Not knowing what I was getting into (a common state lately), I joined some former colleagues to catch up on their new venture. They asked me how I would go about designing a software team for their new pivot. They were going from a B2C product to a B2B (B2B2C) variant based on their recent customer discovery process.
I allowed as how I couldn’t think through the question without standing at a white board so we found the nearest vacant room and a few white board pens and started in.
As they were in Silicon Valley, I started by paying homage to the latest craze of hacker, hustler, designer and visionary that is making the rounds. But with several twists.
I started by drawing a draft of the diagram below:
Then I realized that I was once again violating the “experience first, make meaning second” mantra. So I put my magic marker down and told a story.
After we’d gotten good and cash flow positive at Attenex, we were looking for additional markets. One of the many reasons I was interested in creating Attenex Patterns was so that I could have a personal version to make meaning out of my 8TB of digital detritus on my desktop computer. While we knew that we couldn’t do a stripped down version of our enterprise level product, we didn’t know what were the necessary and sufficient features for a Personal Patterns.

§ ENTRIES PROVIDED

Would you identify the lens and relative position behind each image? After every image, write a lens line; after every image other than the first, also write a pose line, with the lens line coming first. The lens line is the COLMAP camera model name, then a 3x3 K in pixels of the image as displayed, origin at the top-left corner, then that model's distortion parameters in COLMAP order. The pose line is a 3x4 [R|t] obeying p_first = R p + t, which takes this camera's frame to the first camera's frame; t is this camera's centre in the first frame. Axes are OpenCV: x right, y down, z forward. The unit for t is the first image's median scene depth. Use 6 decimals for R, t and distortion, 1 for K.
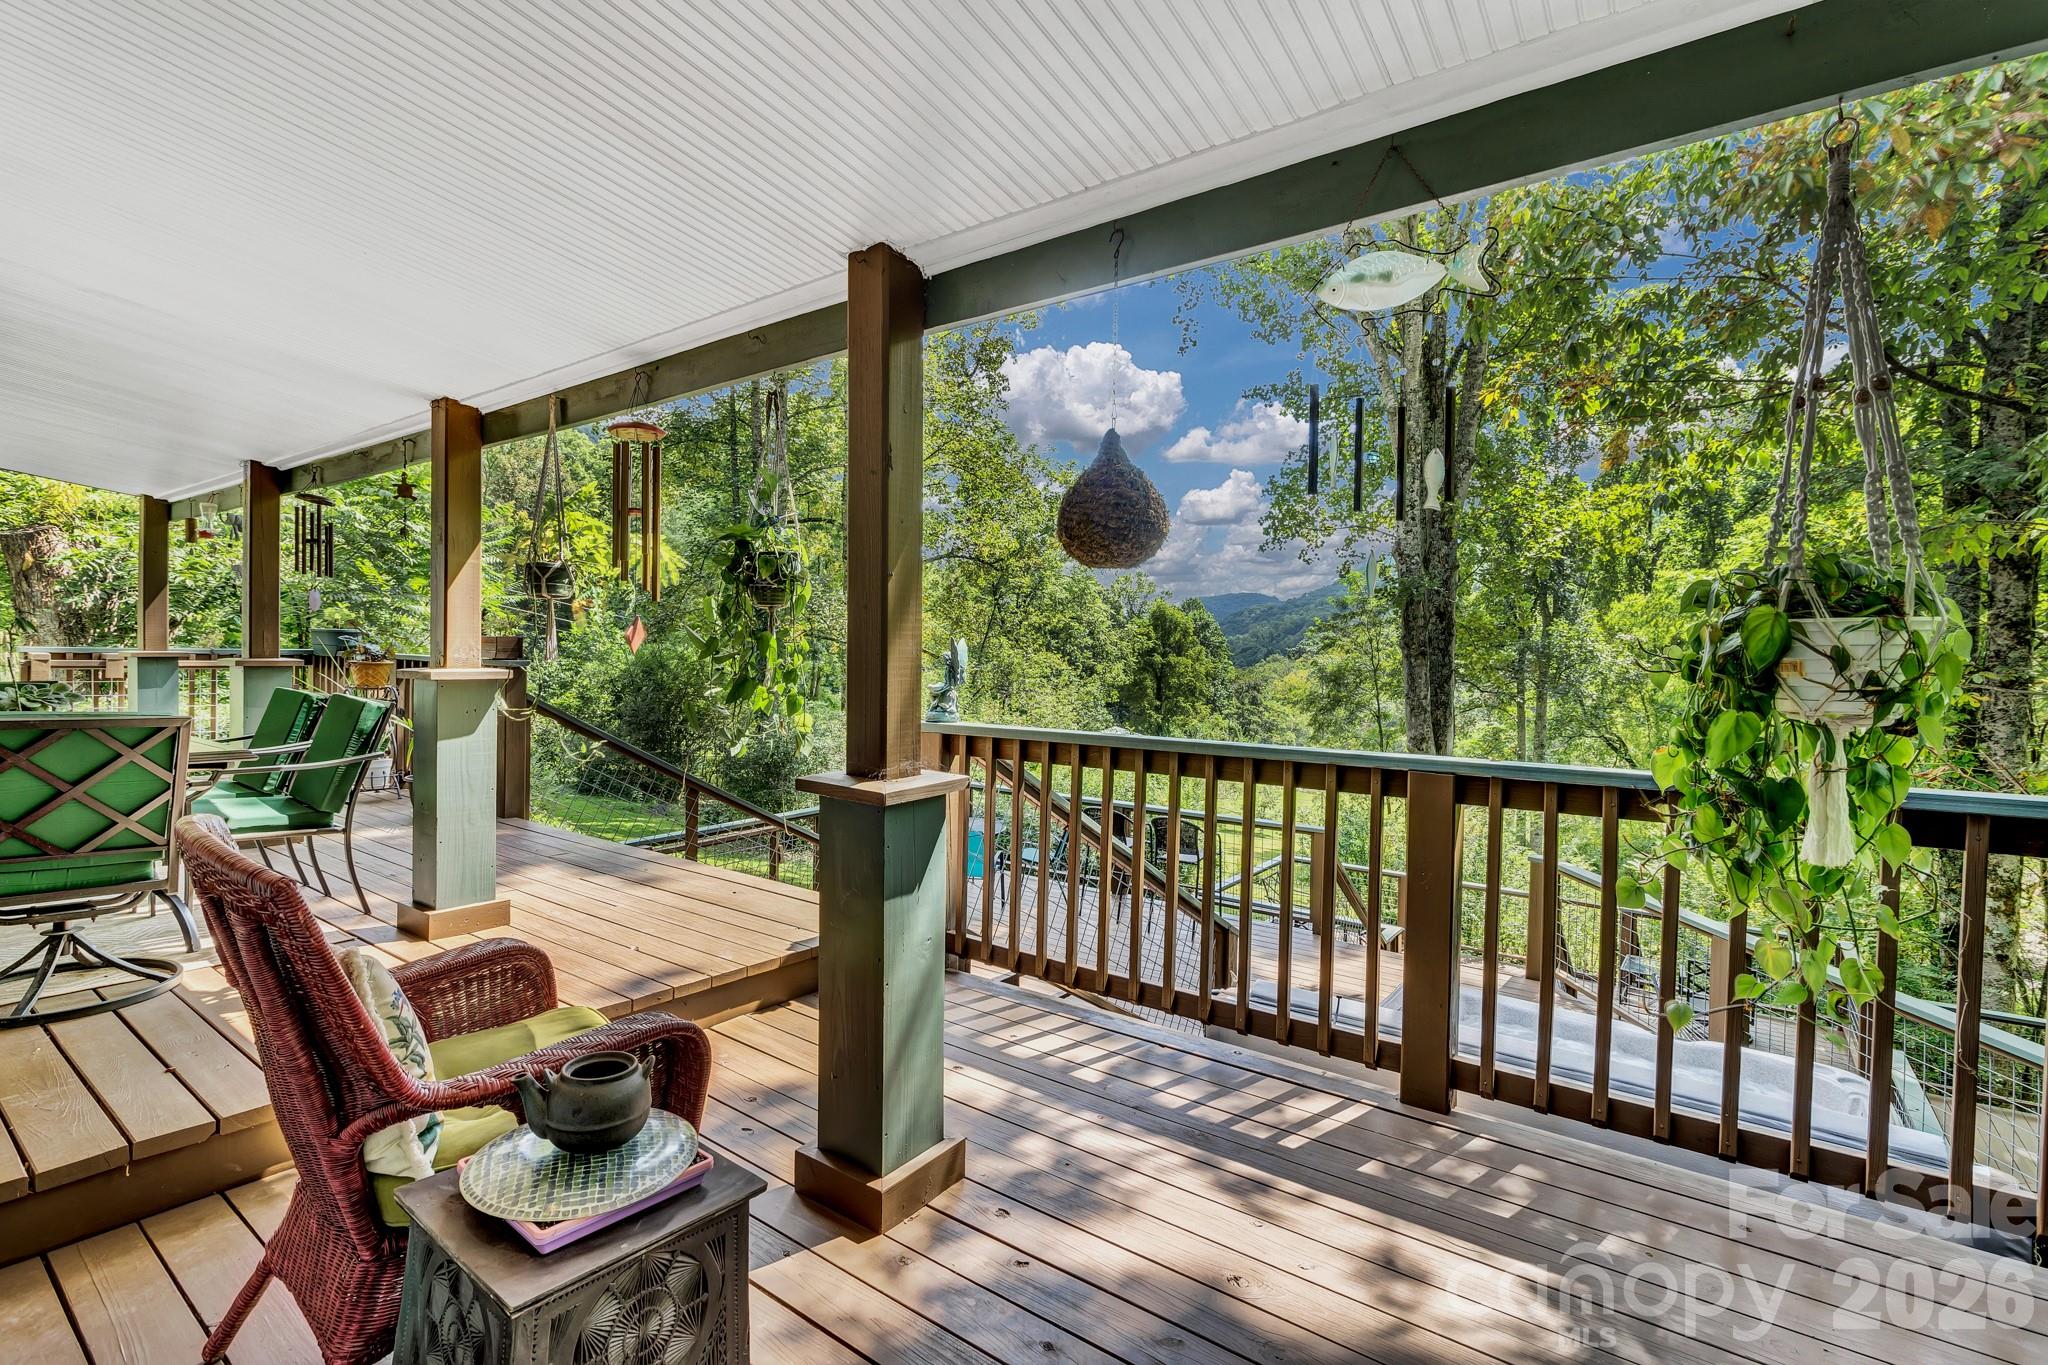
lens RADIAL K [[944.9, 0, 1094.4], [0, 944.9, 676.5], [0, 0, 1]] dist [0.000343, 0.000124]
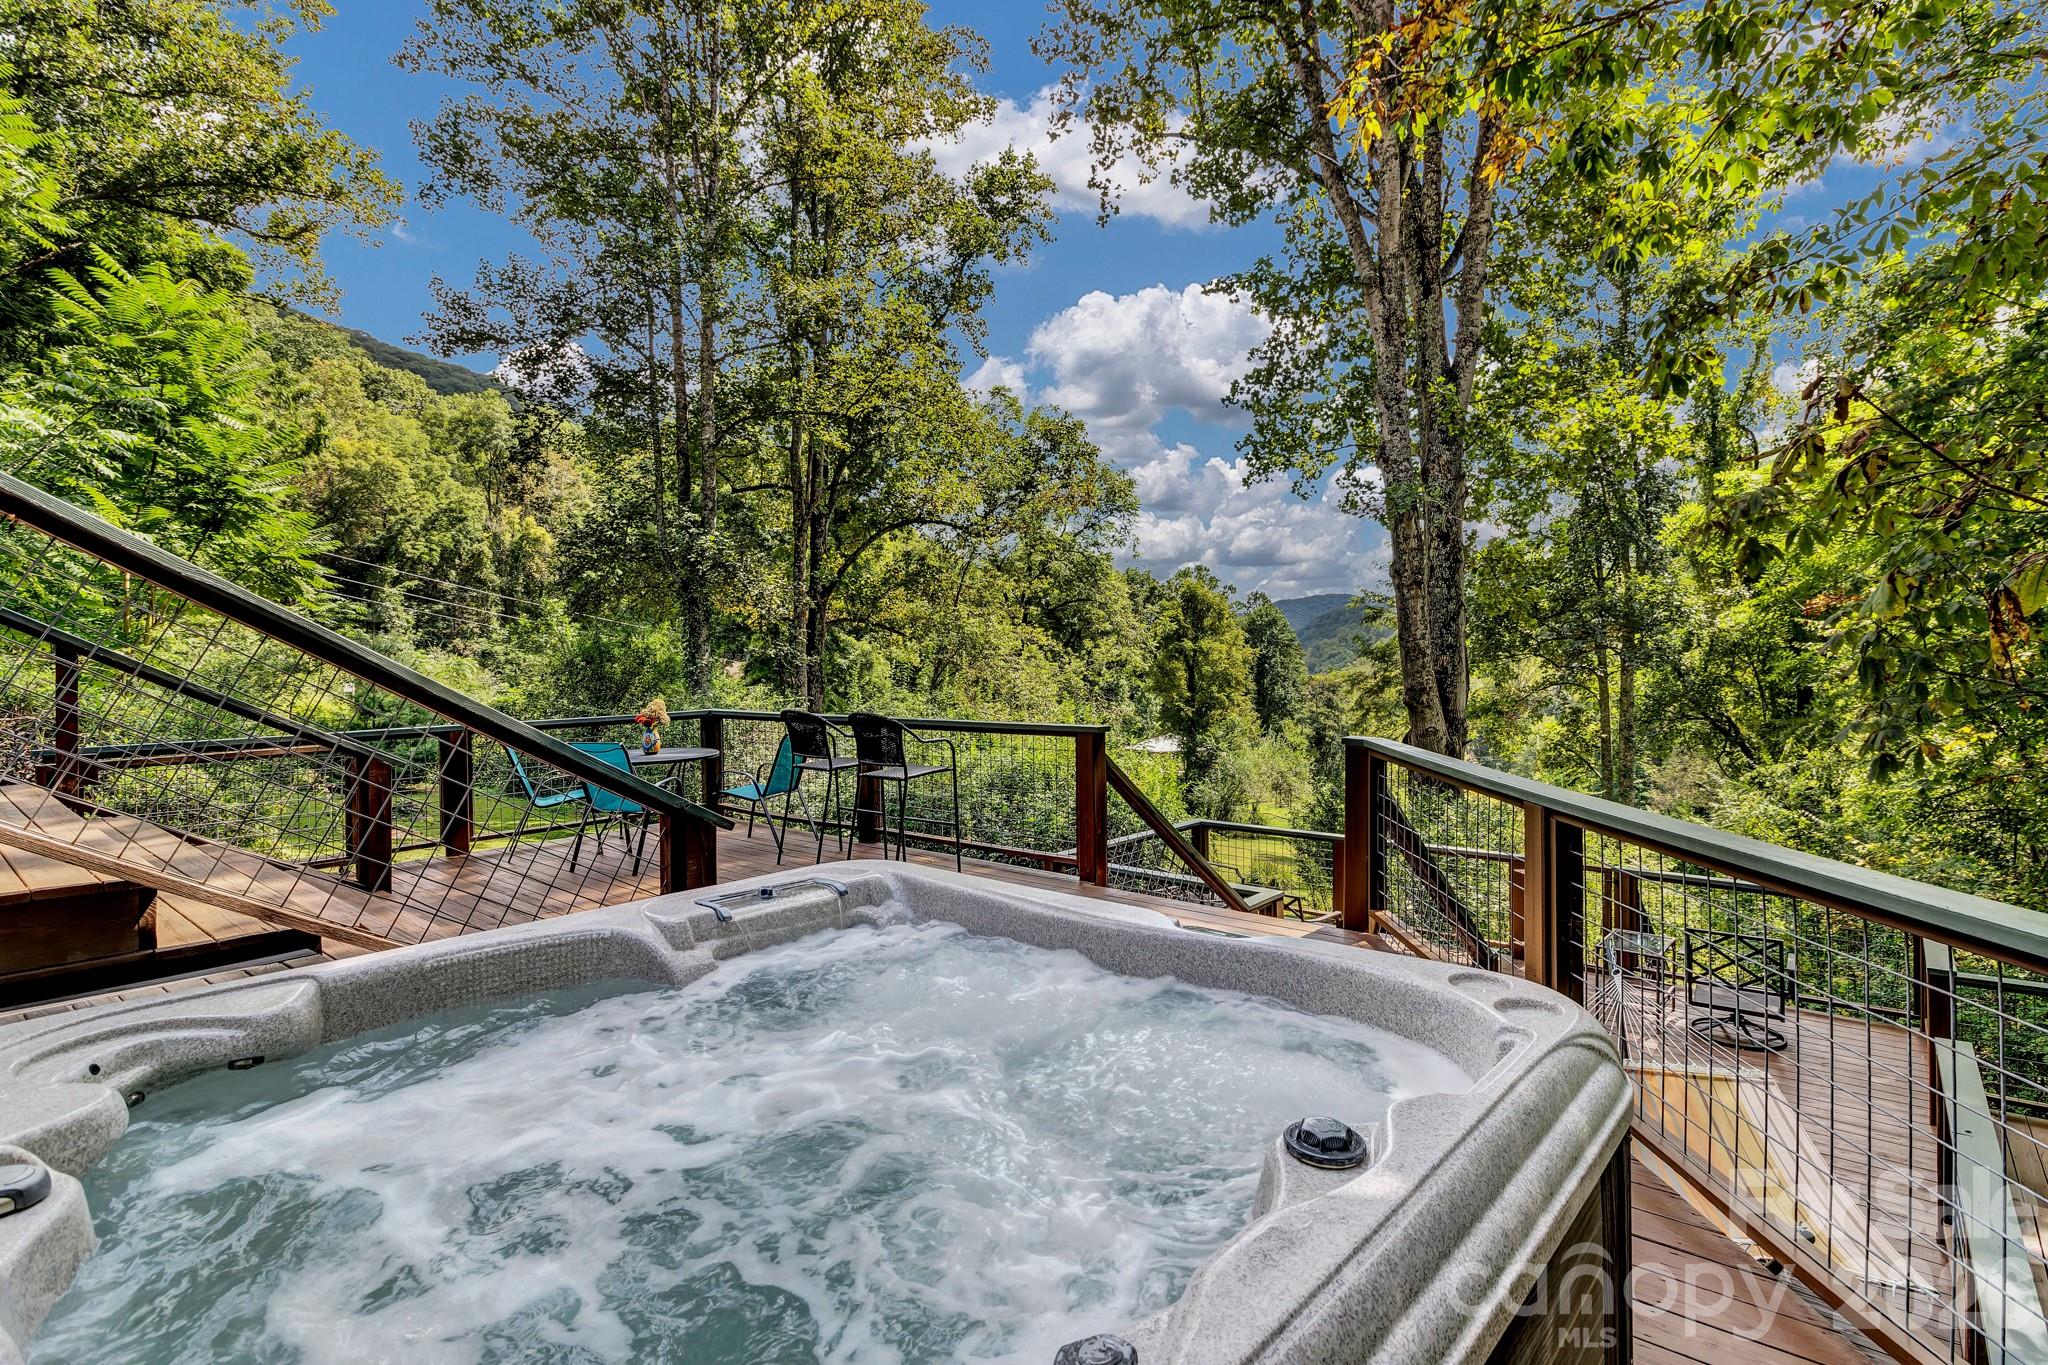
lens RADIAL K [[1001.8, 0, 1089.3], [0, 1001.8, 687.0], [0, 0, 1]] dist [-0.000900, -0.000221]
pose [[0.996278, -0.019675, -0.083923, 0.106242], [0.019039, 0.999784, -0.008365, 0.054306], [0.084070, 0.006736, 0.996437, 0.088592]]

* * *

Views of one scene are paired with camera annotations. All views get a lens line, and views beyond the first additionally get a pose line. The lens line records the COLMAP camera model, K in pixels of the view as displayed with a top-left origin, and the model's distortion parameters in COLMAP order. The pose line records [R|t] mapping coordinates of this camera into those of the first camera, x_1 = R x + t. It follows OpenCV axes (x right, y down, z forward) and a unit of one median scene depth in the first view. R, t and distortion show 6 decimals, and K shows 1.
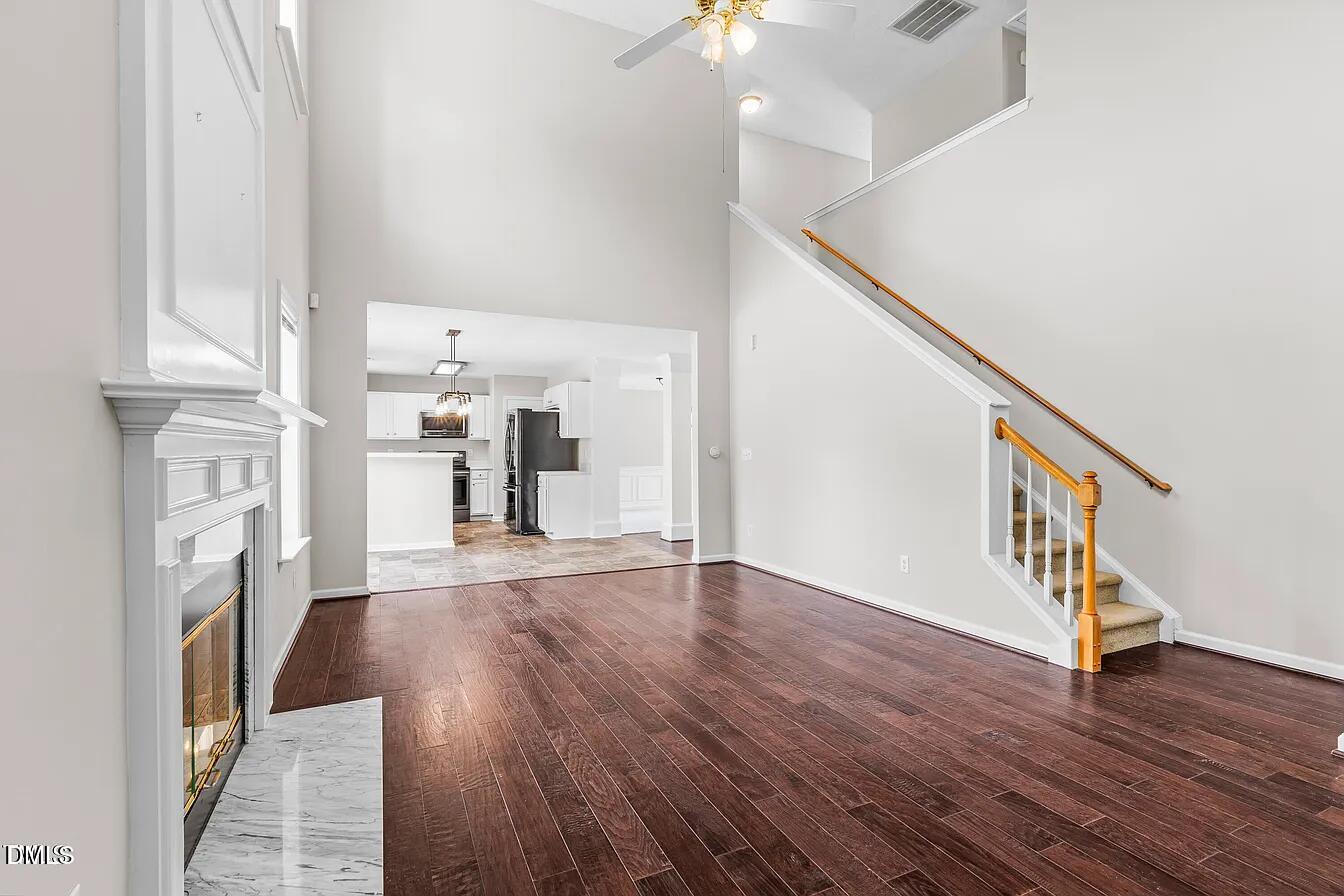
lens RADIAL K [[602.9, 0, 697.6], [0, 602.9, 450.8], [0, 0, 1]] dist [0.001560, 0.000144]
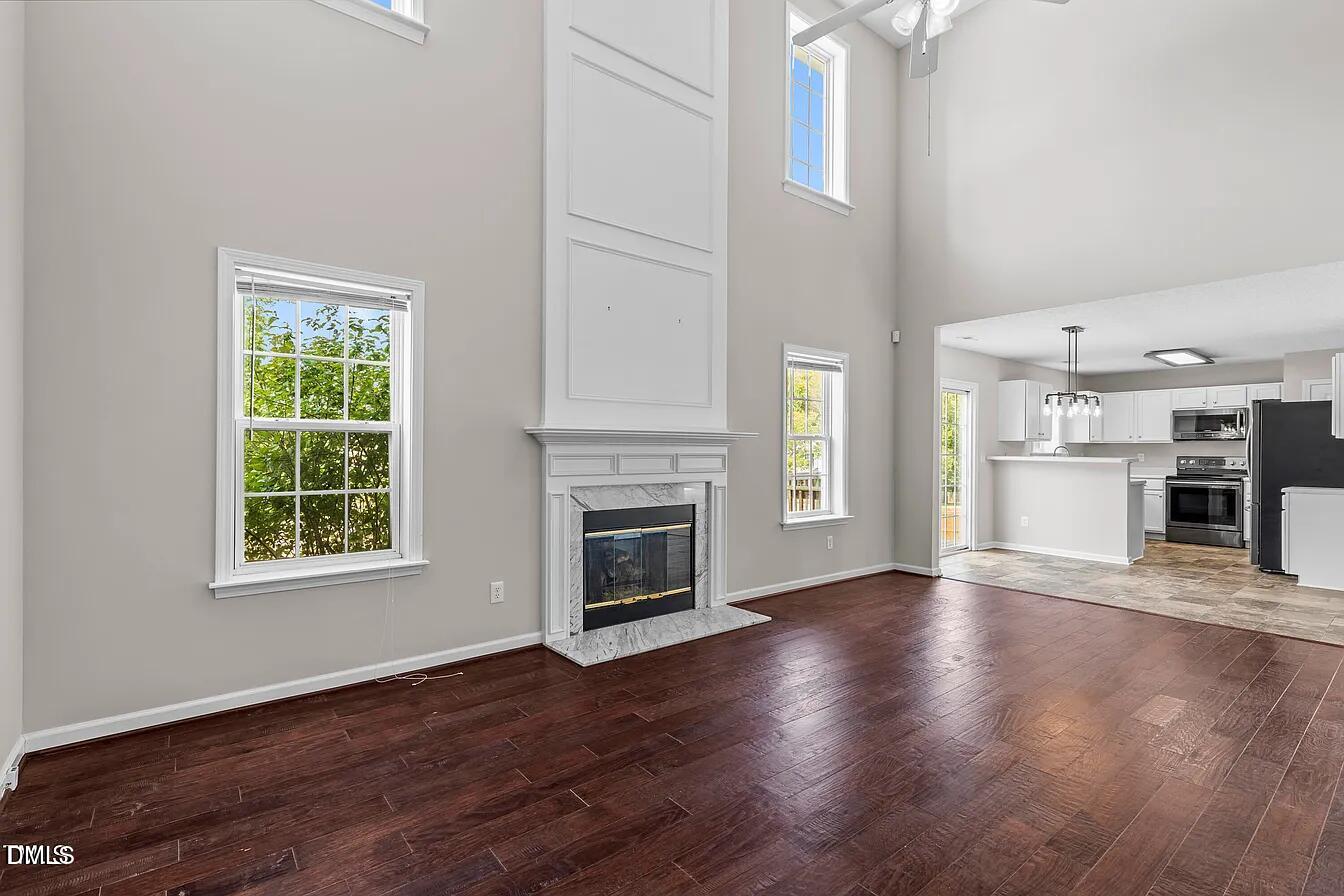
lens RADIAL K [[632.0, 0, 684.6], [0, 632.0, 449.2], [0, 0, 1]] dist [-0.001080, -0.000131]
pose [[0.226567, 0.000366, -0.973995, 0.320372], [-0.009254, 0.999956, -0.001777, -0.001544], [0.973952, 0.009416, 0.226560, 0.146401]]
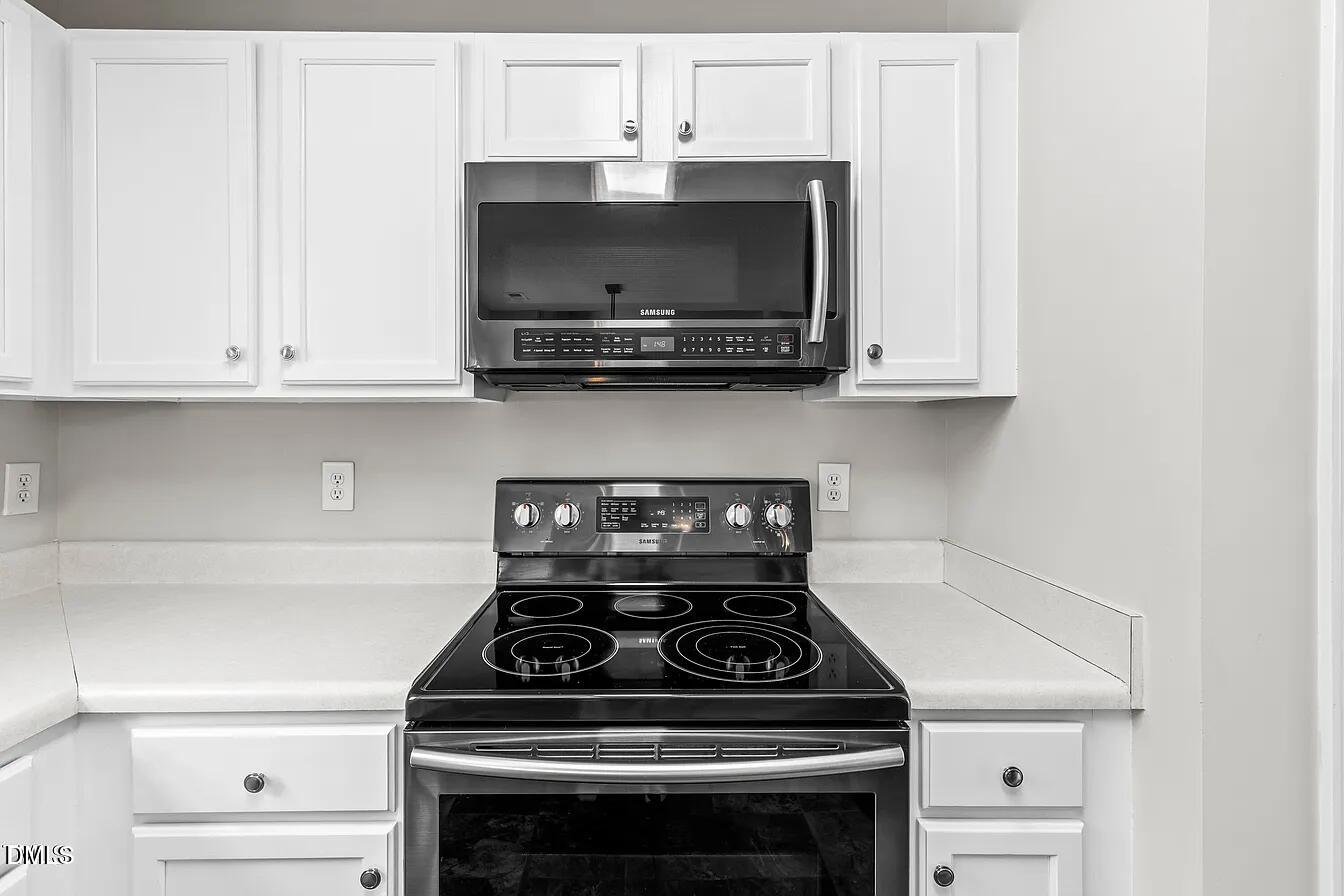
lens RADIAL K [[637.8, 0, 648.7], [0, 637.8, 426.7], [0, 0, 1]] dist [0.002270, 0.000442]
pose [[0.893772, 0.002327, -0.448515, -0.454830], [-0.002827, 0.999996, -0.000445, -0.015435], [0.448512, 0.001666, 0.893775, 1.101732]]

§ WORK INSTRUCTION A
In the passage about designing a software team, how much digital data did the writer have on their desktop computer?
§ WORK INSTRUCTION B
List the four roles that the passage about designing a software team names as the latest Silicon Valley craze.

§ YOUR SOLUTION A
8TB of digital detritus.

§ YOUR SOLUTION B
Hacker, hustler, designer, visionary